4721 sayılı Türk Medeni Kanunu (“TMK”) 193. maddede “Kanunda aksine hüküm bulunmadıkça, eşlerden her biri diğer ve üçüncü kişilerle her türlü hukuki işlemi yapabilir.” denmektedir. Buna göre eşlerin diğer ve üçüncü kişilerle yaptıkları hukuki işlemlerde işlem serbestisi ve eşitlik prensibi benimsenmiş olup bu durumun evlilik birliğinin korunmasına yönelik birtakım istisnaları mevcuttur. Söz konusu istisnalardan biri de TMK’da yer alan “Tasarruf yetkisinin sınırlanması” başlıklı 199. maddede belirtilen “Ailenin ekonomik varlığının korunması veya evlilik birliğinden doğan malî bir yükümlülüğün yerine getirilmesi gerektirdiği ölçüde, eşlerden birinin istemi üzerine hâkim, belirleyeceği malvarlığı değerleriyle ilgili tasarrufların ancak onun rızasıyla yapılabileceğine karar verebilir. Hâkim bu durumda gerekli önlemleri alır. Hâkim, eşlerden birinin taşınmaz üzerinde tasarruf yetkisini kaldırırsa, re’sen durumun tapu kütüğüne şerhedilmesine karar verir.” hükmü olup yasanın lafzından anlaşıldığı üzere eşlerden birinin talebi ile diğer eşin hukuki işlemlerine yönelik mahkeme kararıyla sınırlama getirilebilecektir. Bu durumda işlemleri kısıtlanan eş ilgili tasarruflarını yalnızca kısıtlama talebinde bulunan eşin rızasıyla gerçekleştirebilecektir.
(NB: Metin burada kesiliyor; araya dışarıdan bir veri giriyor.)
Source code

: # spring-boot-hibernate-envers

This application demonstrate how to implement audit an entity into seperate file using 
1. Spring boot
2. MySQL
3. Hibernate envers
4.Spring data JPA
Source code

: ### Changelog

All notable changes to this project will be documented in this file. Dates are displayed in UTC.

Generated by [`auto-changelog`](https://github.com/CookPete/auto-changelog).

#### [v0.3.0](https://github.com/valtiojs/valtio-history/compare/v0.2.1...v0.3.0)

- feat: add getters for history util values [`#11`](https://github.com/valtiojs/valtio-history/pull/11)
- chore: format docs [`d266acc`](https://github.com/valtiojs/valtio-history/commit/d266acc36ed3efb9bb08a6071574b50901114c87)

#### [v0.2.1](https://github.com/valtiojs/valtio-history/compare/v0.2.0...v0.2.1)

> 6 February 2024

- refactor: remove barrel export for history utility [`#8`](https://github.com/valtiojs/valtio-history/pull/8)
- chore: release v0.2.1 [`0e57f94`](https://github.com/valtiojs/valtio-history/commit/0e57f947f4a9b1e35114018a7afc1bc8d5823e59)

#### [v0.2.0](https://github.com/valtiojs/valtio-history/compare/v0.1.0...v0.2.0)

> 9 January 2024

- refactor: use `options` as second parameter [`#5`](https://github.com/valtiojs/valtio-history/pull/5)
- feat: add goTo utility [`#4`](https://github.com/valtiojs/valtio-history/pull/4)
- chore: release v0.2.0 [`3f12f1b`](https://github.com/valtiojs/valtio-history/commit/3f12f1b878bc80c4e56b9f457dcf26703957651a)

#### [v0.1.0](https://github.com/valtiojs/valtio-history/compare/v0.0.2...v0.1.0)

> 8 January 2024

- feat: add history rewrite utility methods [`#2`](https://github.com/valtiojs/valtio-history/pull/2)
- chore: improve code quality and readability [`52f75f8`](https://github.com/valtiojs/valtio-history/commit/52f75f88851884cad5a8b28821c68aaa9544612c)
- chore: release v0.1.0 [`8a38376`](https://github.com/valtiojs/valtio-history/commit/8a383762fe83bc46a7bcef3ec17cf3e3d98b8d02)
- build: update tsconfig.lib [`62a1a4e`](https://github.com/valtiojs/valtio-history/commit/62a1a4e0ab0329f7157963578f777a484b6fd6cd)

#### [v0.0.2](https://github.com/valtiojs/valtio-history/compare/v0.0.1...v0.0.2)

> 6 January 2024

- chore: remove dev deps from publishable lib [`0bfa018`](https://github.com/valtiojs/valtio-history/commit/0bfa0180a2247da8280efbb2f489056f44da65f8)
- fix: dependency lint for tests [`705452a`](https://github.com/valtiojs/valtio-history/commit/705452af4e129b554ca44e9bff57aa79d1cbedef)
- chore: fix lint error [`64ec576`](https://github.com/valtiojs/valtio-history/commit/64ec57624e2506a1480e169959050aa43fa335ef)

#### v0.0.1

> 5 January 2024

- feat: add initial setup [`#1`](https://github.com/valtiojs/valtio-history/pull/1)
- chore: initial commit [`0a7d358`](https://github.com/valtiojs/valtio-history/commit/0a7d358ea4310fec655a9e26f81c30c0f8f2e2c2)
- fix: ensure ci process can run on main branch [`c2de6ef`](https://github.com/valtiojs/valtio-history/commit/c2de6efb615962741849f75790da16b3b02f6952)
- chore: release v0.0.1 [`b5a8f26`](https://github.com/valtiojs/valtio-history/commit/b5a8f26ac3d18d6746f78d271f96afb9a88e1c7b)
Kanun koyucu söz konusu madde kapsamında ailenin ekonomik varlığının korunması yahut evlilik birliğinden doğan mali bir yükümlülüğünün yerine getirilmesinin sağlanmasını amaçlamıştır. Eşin malvarlığında hızla ve açıklanamayan şekilde azalma, evlilik birliği sürerken eşlerden birinin bir başkasıyla ilişki kurması ve malvarlığının söz konusu üçüncü kişi yararına kullanılması tehlikesi, eşin bir taşınmazını piyasa bedelinden düşük bir fiyata satacağı konusunda üçüncü kişilerle anlaşma yapması ve sair hallerde yasa ailenin ekonomik geleceğini korumak amacıyla yukarıda bahsettiğimiz şekilde eylemlerde bulunan eşin tasarruf işlemlerinin geçerliliğinin diğer eşin rızasına bağlanabilmesine olanak tanımıştır. Eşin diğer eşe zarar verme amacı gütmesi, tazminat yahut nafaka gibi yükümlülüklerini yerine getirmemek için birtakım muvazaalı işlemlerde bulunması durumunda da kanun koyucu diğer eşin tehlike altında kalmaması gayesiyle söz konusu yasa gereğince eşin tasarruf işlemlerinin diğer eşin rızasına bağlanmasına müsade etmiştir.
Yukarıda bahsettiğimiz tasarruf işlemlerinin kısıtlanması hali yasanın lafzında açık olduğu üzere yalnızca eşlerden birinin talebi ile mümkün olacaktır. Bu sebeple evlilik birliği içerisindeki malları ve ekonomik varlığı tehlikeye düşen eşin mahkemeden diğer eşin tasarruf işlemlerinin kısıtlanarak kendi rızasına ve iznine bağlanmasını talep etmesi gerekmektedir.
“…Ailenin ekonomik varlığının korunması veya evlilik birliğinden doğan mali bir yükümlülüğün yerine getirilmesi gerektiği ölçüde, eşlerden birinin istemi üzerine hakim belirleyeceği malvarlığı değerleriyle ilgili tasarrufların ancak onun rızası ile yapılabileceğine karar verebilir. Hakim, bu durumda gerekli önlemleri alır. Hakim, eşlerden birinin taşınmaz üzerine tasarruf yetkisini kaldırırsa, resen durumun tapu kütüğüne şerh edilmesine karar verir. (TMK m. 199)…” Yargıtay 30.05.2005 T., 2005/5875E., 2005/8355 K.